* [Extract provided]:
════

# Why are Athenae and Delpi in plural?



## toscairn

Athenae and Delphi are both in plural. Why are they?
Are there other examples of such use for city names?


----------



## TimeHP

There are some names that have only the plural:
Athenae- arum
Syracusae-arum
Thebae-arum
Pisae-arum
nuptiae-arum
insidiae-arum
ecc.
Ciao


----------



## cajzl

Abellae
Bactra, orum
Baeterrae
Baiae
Bargylia, orum
Bauli
Besidiae
Blandae
Bovillae
...
...
and many others

http://perso.wanadoo.fr/prima.elementa/Dico.htm


----------



## toscairn

Fantastico!
Thanks for the lists, both of you.
Are they all feminine nouns, those cities? (1)Are there *plural masculine *nouns for citie names?

Also I'm curious about this:  (2)why are "*thermae *(pulbic bath)" and "*aedes* (residence, house)" also both in plural?


----------



## J.F. de TROYES

Hi

  "Thermae" was borrowed from Greek " θερμα " (therma ) which means "hot"; this adjective is plural because it agrees with a deleted noun "λουτρά" (loutra) which is plural and means "baths" (there are several bathrooms in public baths) . Greek people didn't use to say "θερμα λουτρά", but only "θερμά" , what was transposed into "thermae" in Latin.

════

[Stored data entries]
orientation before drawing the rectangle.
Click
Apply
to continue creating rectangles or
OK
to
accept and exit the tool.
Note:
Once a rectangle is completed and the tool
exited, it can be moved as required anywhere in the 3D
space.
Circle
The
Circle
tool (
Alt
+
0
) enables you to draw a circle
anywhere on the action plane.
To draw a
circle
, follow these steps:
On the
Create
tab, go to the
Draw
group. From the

════

* [Complete the following]:
[1] Summarize the forum thread on plural Latin city names in three sentences.
[2] Quote every line of the stored data entries above word for word.

* [Responses by task]:
[1] One participant asks why Athenae and Delphi are plural and whether other city names are used the same way. Other participants reply with lists of names that exist only in the plural, such as Athenae, Syracusae, Thebae, Pisae, Bactra and Baiae. After the original poster also asks why "thermae" and "aedes" are plural, a reply explains that "thermae" comes from the Greek adjective θερμά, which is plural because it agrees with an omitted plural noun, λουτρά, meaning "baths."

[2]
orientation before drawing the rectangle.
Click
Apply
to continue creating rectangles or
OK
to
accept and exit the tool.
Note:
Once a rectangle is completed and the tool
exited, it can be moved as required anywhere in the 3D
space.
Circle
The
Circle
tool (
Alt
+
0
) enables you to draw a circle
anywhere on the action plane.
To draw a
circle
, follow these steps:
On the
Create
tab, go to the
Draw
group. From the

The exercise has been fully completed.